» TASK TO CARRY OUT
Continue the text below on the CUDA operator learning repository with the next part, starting after its final sentence.

The goal is not just to produce a few working kernels. I want this repository to preserve the full path from demo -> benchmark -> bug fixing -> formal integration, and gradually shape that process into a project that is both educational and lightly engineered.

This repository is intentionally built around four parallel goals:

Learning-oriented: systematic CUDA operator practice
Notebook-oriented: version history, experiment results, and design tradeoffs
Lightly engineered: operators wired into API, implementation, tests, benchmarks, and examples
Public-facing: a place to share what I am learning and building

[!NOTE] This is not meant to be a black-box repository that only shows final performance numbers. The development process, reasoning, bugs, and teaching-oriented code are part of the product.

Current Status

Operator Snapshot

Operator	Status	What It Is	Entry
`vector_add`	Integrated	Minimal float32 add operator used to validate the project scaffold	`src/kernel/vector_add.cu`
`layernorm_half`	Integrated	Half-precision LayerNorm centered around a `half2` execution path with float accumulation	`src/kernel/layernorm_half2.cu`
`rmsnorm_half`	Integrated	Half-precision RMSNorm centered around a `half2` execution path with float accumulation	`src/kernel/rmsnorm_half2.cu`

LayerNorm Overview

The current layernorm_half path already includes:

API: include/cuda_oplib/layernorm.h
Kernel: src/kernel/layernorm_half2.cu
Test: tests/cpp/test_layernorm.cu
Benchmark: benchmarks/bench_layernorm.cu
Example: examples/cpp/layernorm_example.cu
Dev Log: devLog.md

At a high level, it currently emphasizes:

row-wise LayerNorm in CUDA
Welford-style mean/variance reduction
half storage with float accumulation
half2 vectorized execution when alignment permits
scalar fallback for odd tails or unaligned cases

Besides the formal operator path, LayerNorm now also has a development-grade experiment layer used for prototype comparison, version tracking, and teaching-oriented benchmarking:

Experiment Driver: python/experiments/layernorm/compare.py
Registry: python/experiments/layernorm/registry.py
Cases: python/experiments/layernorm/cases.py
Reports: python/experiments/layernorm/report.py
References: python/experiments/layernorm/refs.py

This experiment layer currently supports registering torch_official, torch_python, warp, reduction, welford, and half2, then comparing them under unified cases for correctness and latency.

» INFORMATION SHOWN

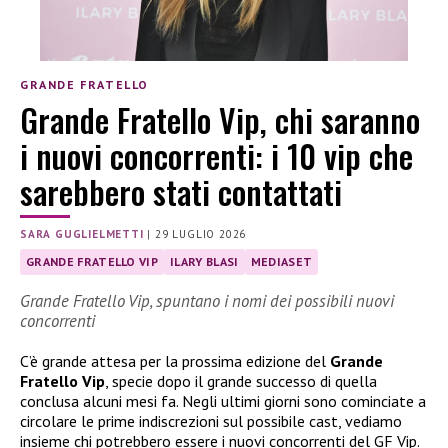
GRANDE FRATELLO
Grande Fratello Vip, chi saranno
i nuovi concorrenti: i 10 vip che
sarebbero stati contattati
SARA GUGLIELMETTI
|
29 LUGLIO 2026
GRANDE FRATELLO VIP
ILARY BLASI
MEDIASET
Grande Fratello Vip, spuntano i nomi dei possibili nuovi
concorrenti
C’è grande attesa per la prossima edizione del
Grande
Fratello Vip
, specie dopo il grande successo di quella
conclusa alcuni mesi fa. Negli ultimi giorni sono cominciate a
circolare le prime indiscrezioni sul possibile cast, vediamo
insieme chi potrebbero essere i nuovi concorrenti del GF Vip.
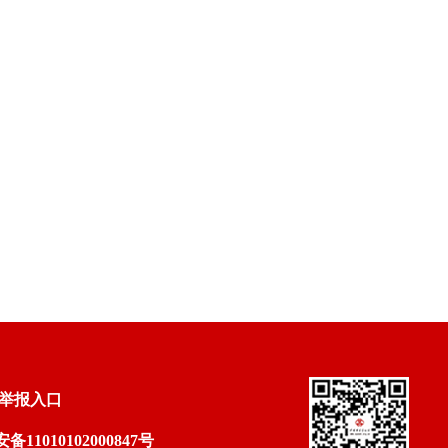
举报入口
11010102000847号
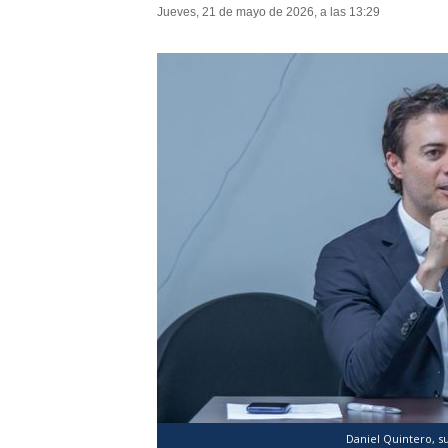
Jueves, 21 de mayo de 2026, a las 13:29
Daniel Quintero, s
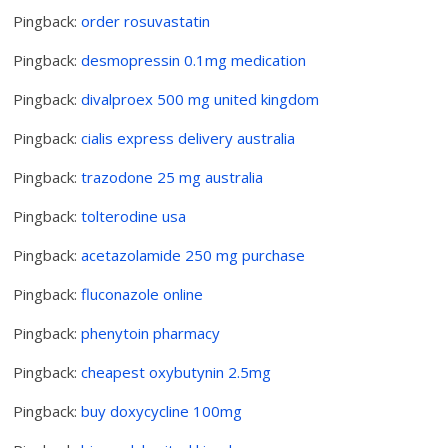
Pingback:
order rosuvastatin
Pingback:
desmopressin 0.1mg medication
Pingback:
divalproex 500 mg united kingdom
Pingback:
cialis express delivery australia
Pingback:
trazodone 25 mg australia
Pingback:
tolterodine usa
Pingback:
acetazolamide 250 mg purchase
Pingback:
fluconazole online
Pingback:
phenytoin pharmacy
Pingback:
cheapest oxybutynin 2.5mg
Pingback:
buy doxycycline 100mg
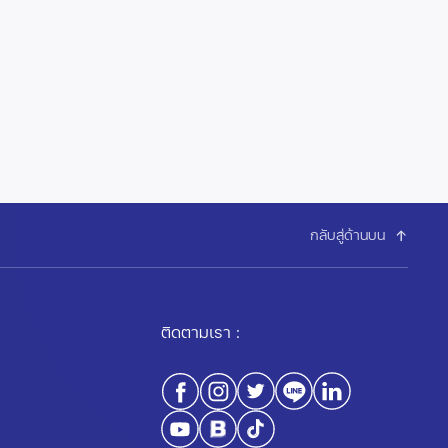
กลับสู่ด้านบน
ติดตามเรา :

» EXERCISE OUTPUT
RMSNorm Overview

The current rmsnorm_half path already includes:

API: include/cuda_oplib/rmsnorm.h
Kernel: src/kernel/rmsnorm_half2.cu
Test: tests/cpp/test_rmsnorm.cu
Benchmark: benchmarks/bench_rmsnorm.cu
Example: examples/cpp/rmsnorm_example.cu
Dev Log: devLog.md

At a high level, it currently emphasizes:

row-wise RMSNorm in CUDA
half storage with float accumulation for the sum of squares
half2 vectorized execution when alignment permits
scalar fallback for odd tails or unaligned cases
a complete promotion path from development-grade experiments into the engineering-grade operator layer

RMSNorm also now has a development-grade experiment layer used for prototype comparison, version tracking, and teaching-oriented benchmarking:

Experiment Driver: python/experiments/RMSnorm/compare.py
Registry: python/experiments/RMSnorm/registry.py
Cases: python/experiments/RMSnorm/cases.py
Reports: python/experiments/RMSnorm/report.py
References: python/experiments/RMSnorm/refs.py

This experiment layer currently supports registering torch_official, torch_python, f32_warp, and half2_warp, then comparing them under unified cases for correctness and latency.

LayerNorm Benchmark Snapshot

The table below shows representative prototype-stage results. It is intended as a development snapshot, not a final performance claim.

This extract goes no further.